MIND YOUR LANGUAGE  -

Japan – Lack of mastery of English is seen as a reason for the
country’s slow recovery from its financial turmoil as well as limiting access to the Internet.
 
Japan

Tokyo:

Experts, alarmed and embarrassed at the dismal standard of English in Japan, have called for all students to be taught the language from primary school and for a change in outmoded aims and teaching methods that have hampered the mastery of English.

An analysis of scores in the American TOEFL (Test Of English As A Foreign Language) taken worldwide revealed that Japanese students ranked l80th among l89 nations and were the worst in Asia.

Although English language education has been around for almost a century, the general level of English in Japan remains mediocre.

Professor Ikuo Koike of Meikai University advocated strongly a drastic review of the teaching of English in Japanese schools.

 
Japan

He cited a study comparing university students from Japan, China and South Korea, which showed Japanese students to be by far the least proficient in English.

Quote: 1. “Needless to say, the learning of English, now a global language,  is essential for Japan to have a bright future “

(Professor Takashi Inoguchi of Tokyo University).

   
Quote: 2.

We must reform now, or be left behind:  “ Japan needs to make a bold attempt to reform its English-language education, or, in 20 years, we will be left behind,”

(Professor Ikuo Koike of Meikai University who advocates strongly a drastic review of the teaching of English in Japanese schools).

 
(The Straits Times: Thursday, September 2, 1999)
   
Quote: 1. ‘In this day  and age, we simply can’t maintain our identity by closing doors. The Japanese people should develop a more sturdy identity, not one that is fragile and can crumble when exposed to the outside world.”  

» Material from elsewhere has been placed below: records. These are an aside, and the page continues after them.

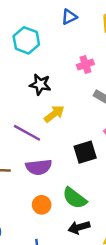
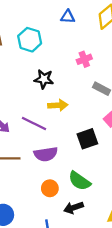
blue triangle: (69, 17) -> (68, 17), turned 32
yellow arrow: (54, 114) -> (58, 105), turned 36
black arrow: (79, 227) -> (74, 208), moved

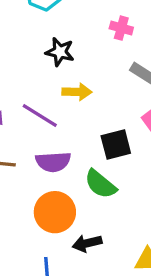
pink cross: (84, 59) -> (121, 28), turned 32
green semicircle: (79, 181) -> (100, 184), moved
orange circle: (50, 188) -> (55, 212), size x1.6

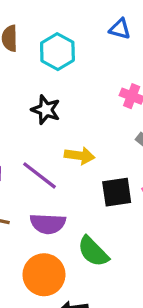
black star: (60, 52) -> (46, 110), moved
black square: (116, 144) -> (117, 192), moved

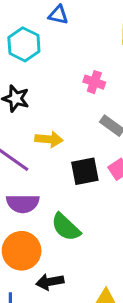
blue triangle: (120, 29) -> (58, 15), moved

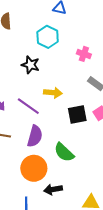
cyan hexagon: (24, 44) -> (48, 37), moved
purple semicircle: (23, 203) -> (35, 136), turned -75

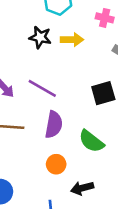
yellow arrow: (53, 93) -> (72, 40), moved
orange circle: (34, 168) -> (56, 164), size x0.6

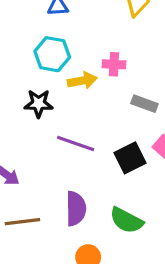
yellow arrow: (72, 40) -> (82, 81), moved
purple line: (42, 88) -> (76, 143), moved

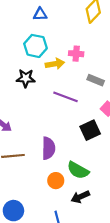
purple line: (76, 143) -> (66, 97), moved
black square: (130, 158) -> (90, 130), moved
green semicircle: (126, 220) -> (78, 170), moved

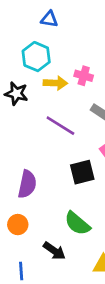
green semicircle: (78, 170) -> (77, 223), moved
orange circle: (56, 181) -> (18, 225), moved
black arrow: (80, 197) -> (54, 251), turned -132

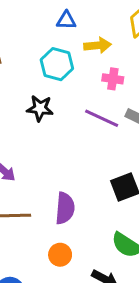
yellow arrow: (55, 83) -> (98, 45), moved
purple line: (60, 126) -> (102, 118), moved

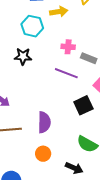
pink cross: (113, 79) -> (68, 47), moved
purple line: (102, 118) -> (66, 73), moved

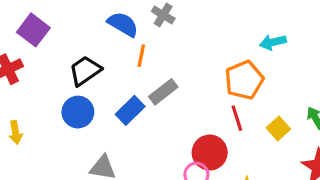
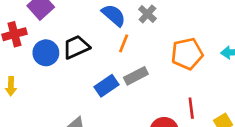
orange pentagon: (244, 80) -> (187, 54), moved
blue circle: (78, 112) -> (46, 53), moved

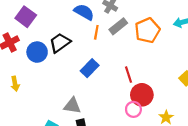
gray rectangle: (136, 76) -> (118, 26), moved
red line: (191, 108) -> (129, 75), moved

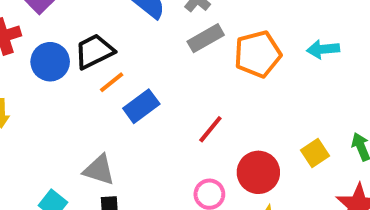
orange line: (96, 32) -> (112, 82), moved, turned 32
red line: (129, 75) -> (210, 129), turned 49
red circle: (142, 95) -> (258, 172), moved

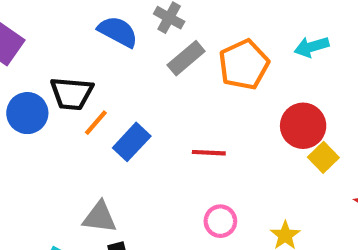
black trapezoid: (94, 51) -> (72, 94), turned -138
red line: (210, 129) -> (209, 153), turned 64
red circle: (258, 172) -> (303, 126), moved

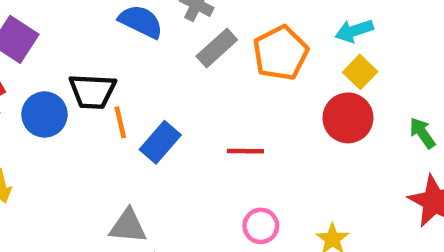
orange line: (96, 123) -> (120, 122), turned -52
yellow square: (323, 157) -> (360, 72), moved

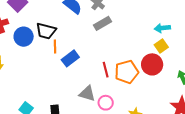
orange pentagon: (280, 53) -> (127, 72), moved
red line: (245, 151) -> (106, 70), turned 63
gray triangle: (128, 226) -> (87, 94), moved

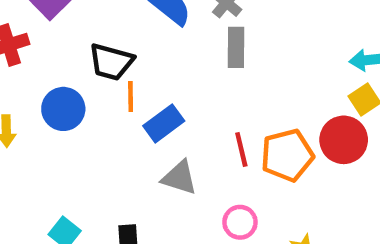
gray rectangle: (103, 23) -> (236, 47), turned -60
blue circle: (24, 37) -> (63, 109), moved
gray triangle: (87, 94) -> (179, 178), moved

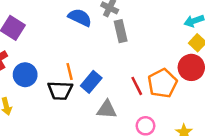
black trapezoid: (111, 62) -> (60, 90), moved
blue circle: (63, 109) -> (25, 75), moved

 (Mr. Tadashi Yamamoto, President of the Japan  Centre for International Exchange)

   
Quote: 2.  'It is not a question of whether we like it or not. The Internet has made mastery of English indispensable. It is the only way for us to communicate with other people  in the world.’ 

(Mr.Shigefumi Matsuzawa,  shadow Education Minister. He  was the first to propose in  the  Diet (Japanese Parliament)  that English be made the official second language).